Textauszug -
+---+
Rechtes Konzert in Berlin-Friedrichshain: RAW-Gelände als Bühne für Nazi-Ästhetik?
Zwei rechtsoffene bis rechtsextreme Künstler wollen nächste Woche im alternativen Kiez auftreten. Während sich der Bezirk distanziert, schweigt der Veranstalter.
Mitten in der Hauptstadt, im alternativen Stadtteil Friedrichshain, sollen nach Tagesspiegel-Informationen nächste Woche zwei rechte Künstler auftreten. Der Auftritt der Neofolk-Musiker
„Death in Rome“ und „Herr Lounge Corps“ ist für kommenden Mittwochabend auf dem RAW-Gelände geplant. Das ehemalige Eisenbahngelände entlang der Revaler Straße gilt als einer der Party-Hotspots Berlins. Auf dem Areal finden regelmäßig alternative und queere Veranstaltungen statt.
+---+
Datenübersicht -

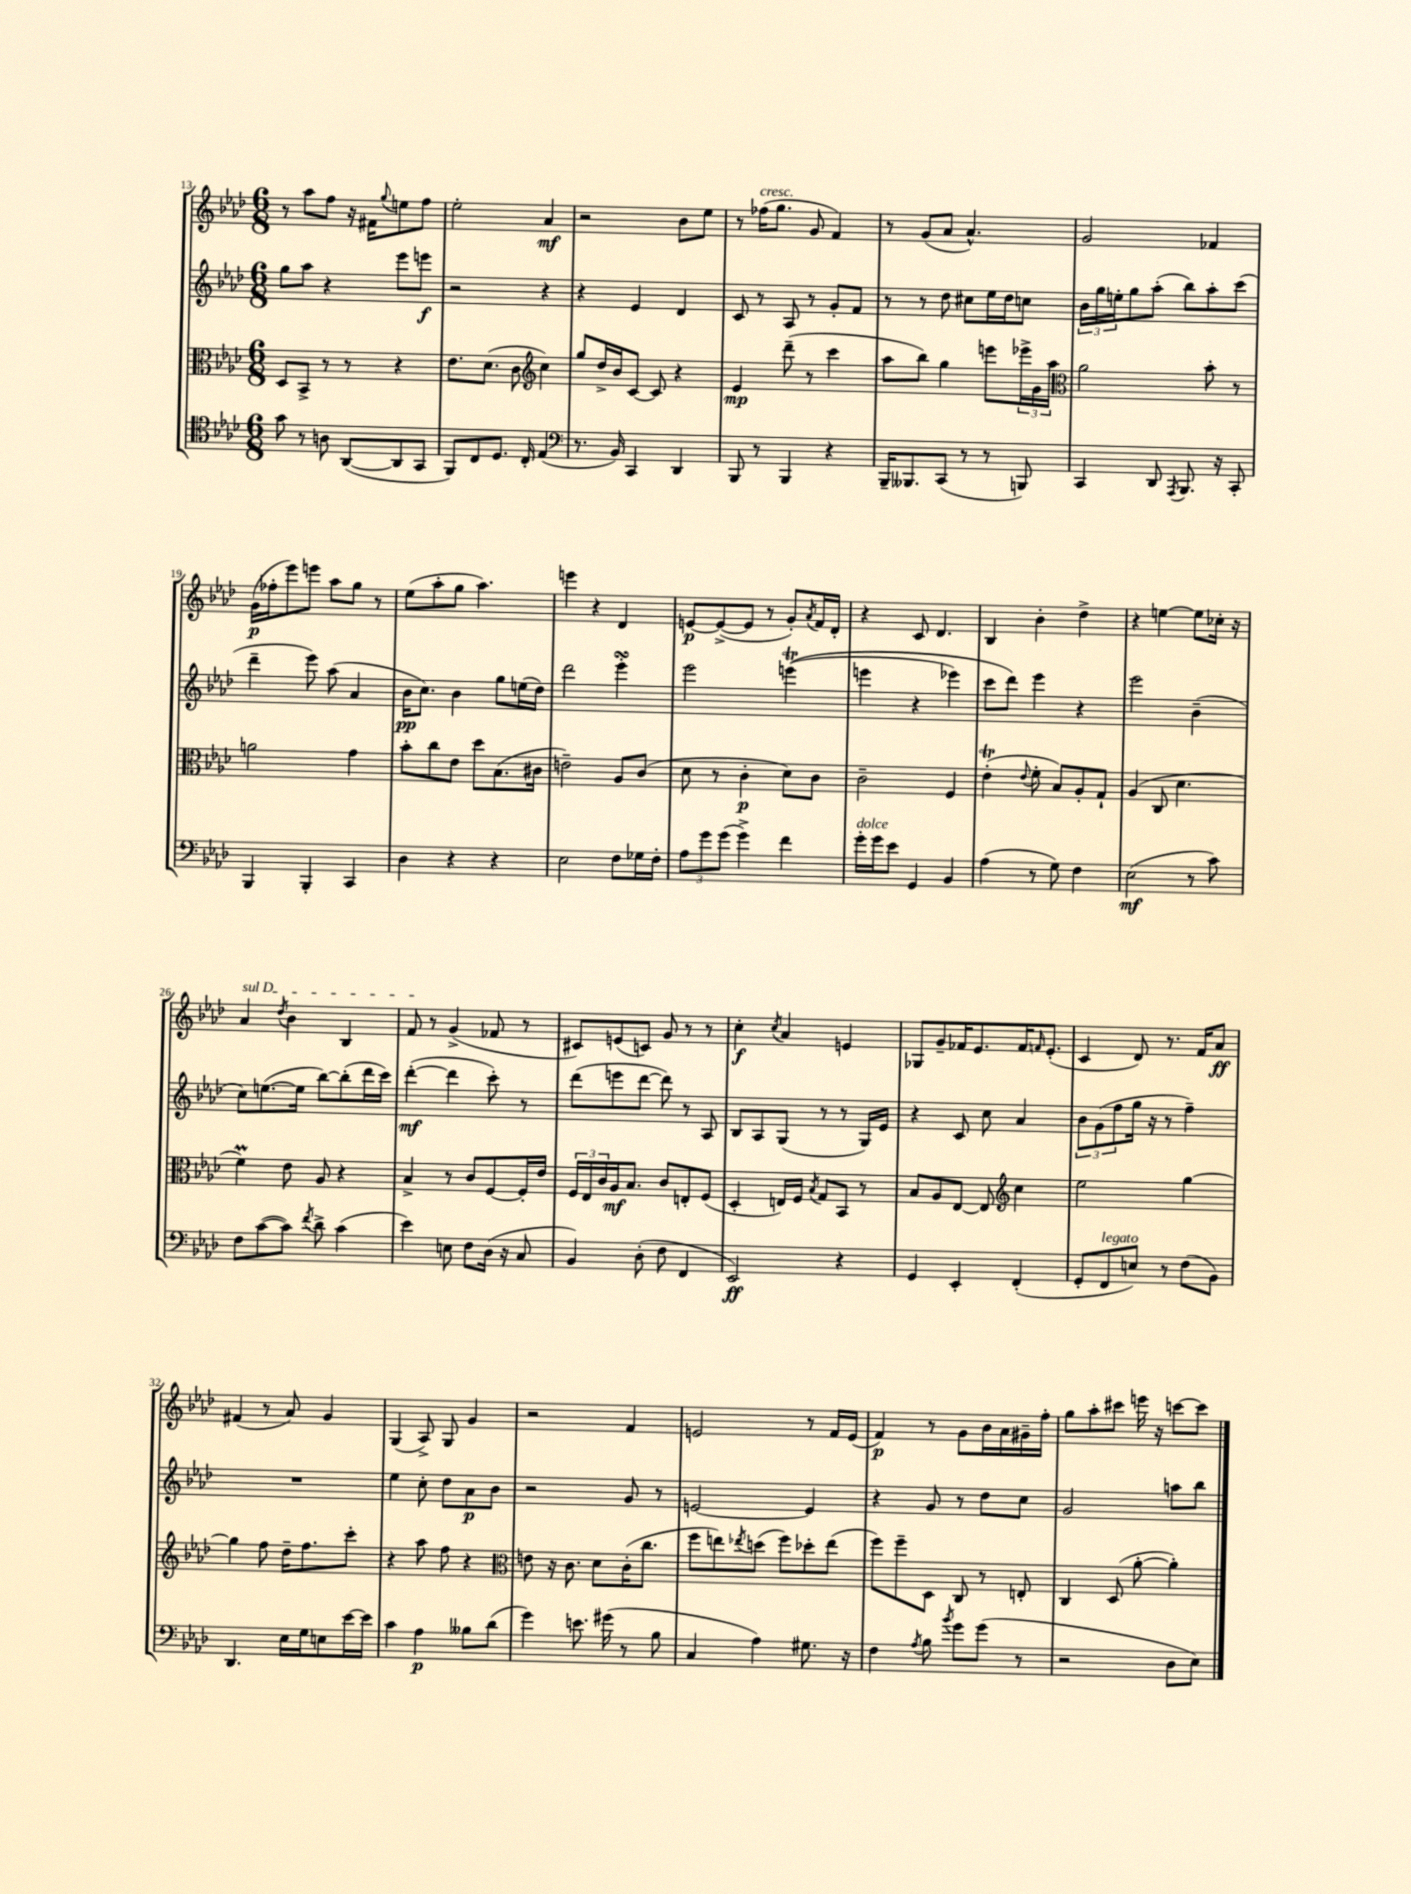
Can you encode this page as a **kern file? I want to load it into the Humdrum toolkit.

**kern	**kern	**kern	**kern
*staff4	*staff3	*staff2	*staff1
*clefC4	*clefC3	*clefG2	*clefG2
*k[b-e-a-d-]	*k[b-e-a-d-]	*k[b-e-a-d-]	*k[b-e-a-d-]
*M6/8	*M6/8	*M6/8	*M6/8
8g	8D-	8gg	8r
8r	8BB-^	8aa-	8aa-
8A	8r	4r	8ff
([8AA-	8r	.	16r
.	.	.	16f#
.	.	.	8qqgg
8AA-]	4r	8eee-	8ee
8GG	.	8eee	8ff
=	=	=	=
8FF)	8.e-	2r	2ee-'
8C	.	.	.
.	(8.d-	.	.
8.D-	.	.	.
.	8c	.	.
16C'	.	.	.
*	*clefG2	*	*
(4E-	4cc)	4r	4a-
=	=	=	=
*clefF4	*	*	*
8.r	8gg	4r	2r
.	16dd-^	.	.
16BB-)	16b-	.	.
4CC	[8c	4e-	.
.	8c]	.	.
4DD-	4r	4d-	8b-
.	.	.	8ee-
=	=	=	=
8BBB-	4e-	8c	8r
8r	.	8r	(16ff-
.	.	.	8.gg
4BBB-	(8ddd-~	8A-	.
.	8r	8r	8g
4r	4ccc	8g'	4f)
.	.	8f	.
=	=	=	=
16BBB-~	8aa-	8r	8r
8.BBB--	.	.	.
.	8bb-)	8r	(8g
(8CC	4gg	8dd-	8a-
8r	.	8cc#	4.a-^^)
8r	8eee	16ee-	.
.	.	16dd-	.
8BBB)	24eee-^	8cc	.
.	24g	.	.
.	24aa-	.	.
=	=	=	=
*	*clefC3	*	*
4CC	2a-	24b-	2g
.	.	24gg	.
.	.	24ee'	.
.	.	8gg	.
8DD-	.	(8aa-'	.
8qAAA-	.	.	.
8.BBB-	.	8bb-)	.
.	8b-'	8aa-'	4f-
16r	.	.	.
8CC'	8r	(8ccc	.
=	=	=	=
4BBB-	2a	4ddd-~	(16g
.	.	.	16ff-'
.	.	.	8eee-)
4BBB-'	.	8eee-)	8eee
.	.	(8aa-	8aa-
4CC	4g	4a-	8gg
.	.	.	8r
=	=	=	=
4D-	8b-'	16b-	(8ee-
.	.	8.cc)	.
.	8cc	.	8aa-'
4r	8e-	4b-	8gg
.	8dd-	.	4.aa-)
4r	(8.B-	8gg	.
.	.	(16ee	.
.	16c#	16dd-)	.
=	=	=	=
2E-	2e~)	2ddd-	4eee
.	.	.	4r
8F	8A-	4eee-'	4d-
16G-	(8c	.	.
16F'	.	.	.
=	=	=	=
12A-	8d-	2eee-	[8e
12g	.	.	.
.	8r	.	(8e^_
(12g	.	.	.
4g^)	4c'	.	8e]
.	.	.	8r
4f	8d-)	&((4eee	8g')
.	.	.	8qa-
.	8c	.	16f
.	.	.	16d-'
=	=	=	=
16g'	2c~	4eee	4r
16g	.	.	.
8e-	.	.	.
4GG	.	4r	8c
.	.	.	4.d-
4BB-	4F	4eee-)	.
=	=	=	=
(4A-	(4e-'	8ccc	4B-
.	.	8ddd-&)	.
.	8qqe-	.	.
8r	8f'	4eee-	4b-'
8G)	8B-)	.	.
4F	8A-'	4r	4dd-^
.	8G`	.	.
=	=	=	=
(2E-	(4A-	2eee-	4r
.	8C	.	[4ee
.	4.d-	.	.
8r	.	(4b-~	8ee]
8c)	.	.	16cc-'
.	.	.	16r
=	=	=	=
8F	4f)	8cc)	4a-
([8c	.	([8.ee	.
.	.	.	8qdd-
8c])	8e-	.	4b-
.	.	16ee]	.
8qf	.	.	.
8d-^	8A-	[8bb-)	.
(4c	4r	(8bb-']	4B-
.	.	16ddd-	.
.	.	16ccc)	.
=	=	=	=
4e-)	4B-^	([4ddd-'	8f
.	.	.	8r
8E	8r	4ddd-]	(4g^
8F	8c	.	.
(16D-	[8F	8ccc')	8f-
16r	.	.	.
8C	16F']	8r	8r
.	16e-	.	.
=	=	=	=
4BB-)	24F	(8ddd-	8c#)
.	24E-	.	.
.	24c	.	.
.	16A-	8eee	(8e
.	8.B-	.	.
(8D-'	.	[8ddd-	8c)
8F	8c	8ddd-])	8g
4FF	8E'	8r	8r
.	(8F	8A-	8r
=	=	=	=
2EE-)	4D-'	8B-	4cc'
.	.	8A-	.
.	.	.	8qcc
.	16E)	(8G	4a-
.	16F	.	.
.	8qB-	.	.
.	8G	8r	.
4r	8BB-	8r	4e
.	8r	16G)	.
.	.	16e-	.
=	=	=	=
4GG	8B-	4r	8G-
.	8A-	.	8g~
4EE-'	[8E-	8c	16f-
.	.	.	8.e-
.	8E-]	8cc	.
*	*clefG2	*	*
(4FF'	4cc	4a-	16f-
.	.	.	16qqf
.	.	.	(8.e-'
=	=	=	=
8GG'	2ee-	12b-	4c
.	.	(12g	.
8FF	.	.	.
.	.	12ff	.
8E)	.	16gg	8d-)
.	.	16r	.
8r	.	8r	8.r
(8F	[4gg	4ff~)	.
.	.	.	16f
8BB-)	.	.	8a-
=	=	=	=
4.DD-	4gg]	2.r	(4f#
.	8ff	.	8r
16E-	16dd-~	.	8a-)
16G	8.ff	.	.
8E	.	.	4g
[16e-	8ccc'	.	.
16e-]	.	.	.
=	=	=	=
4c	4r	4ee-	(4G
4A-	8aa-	8cc'	8A-^)
.	8ff	8dd-	8G
8B--	4r	8a-	4g
(8d-	.	8b-	.
=	=	=	=
*	*clefC3	*	*
4g)	8e	2r	2r
.	16r	.	.
.	8.c	.	.
8.e	.	.	.
.	8d-	.	.
(16g#	.	.	.
8r	(16c'	8g	4f
.	8.cc	.	.
8B-	.	8r	.
=	=	=	=
4C	8ff	[2e	2e
.	8ee)	.	.
.	8qee-	.	.
4A-)	(8dd	.	.
.	8ff)	.	.
8.G#	8dd-'	4e]	8r
.	(8ee-	.	16f
16r	.	.	(16e
=	=	=	=
4F	8ff)	4r	4f)
.	8ff~	.	.
8qA-	.	.	.
8B-	8D-	8g	8r
8qb-	.	.	.
8g	8C	8r	8g
(8g	8r	8dd-	16b-
.	.	.	16a-
8r	8E'	8cc	16g#~
.	.	.	16ff'
=	=	=	=
2r	4C	2g	8gg
.	.	.	8aa-'
.	(8D-	.	8ccc#
.	[8a-'	.	16eee
.	.	.	16r
8D-	4a-'])	8aa	[8ccc
8E-)	.	8bb-	8ccc]
==	==	==	==
*-	*-	*-	*-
+---+
Aufgaben -
1. Beantworten Sie anhand des Textauszugs die folgenden Fragen:
(a) Welcher Musikrichtung werden die beiden Künstler zugeordnet?
(b) Für welchen Zeitpunkt ist der Auftritt geplant?
(c) Entlang welcher Straße liegt das ehemalige Eisenbahngelände?
2. Fassen Sie den Absatz des Textauszugs, der mit „Mitten in der Hauptstadt“ beginnt, als Stichpunktliste zusammen und behalten Sie dabei seine wesentlichen Fakten bei.
Die Einträge werden für die Bearbeitung nicht benötigt.

Lösungen -
1.
(a) Neofolk
(b) Für kommenden Mittwochabend
(c) Entlang der Revaler Straße

2.
- Laut Tagesspiegel-Informationen sollen nächste Woche zwei rechte Künstler im alternativen Stadtteil Friedrichshain auftreten.
- Es handelt sich um die Neofolk-Musiker „Death in Rome“ und „Herr Lounge Corps“.
- Der Auftritt ist für kommenden Mittwochabend auf dem RAW-Gelände geplant.
- Das ehemalige Eisenbahngelände an der Revaler Straße gilt als einer der Party-Hotspots Berlins.
- Dort finden regelmäßig alternative und queere Veranstaltungen statt.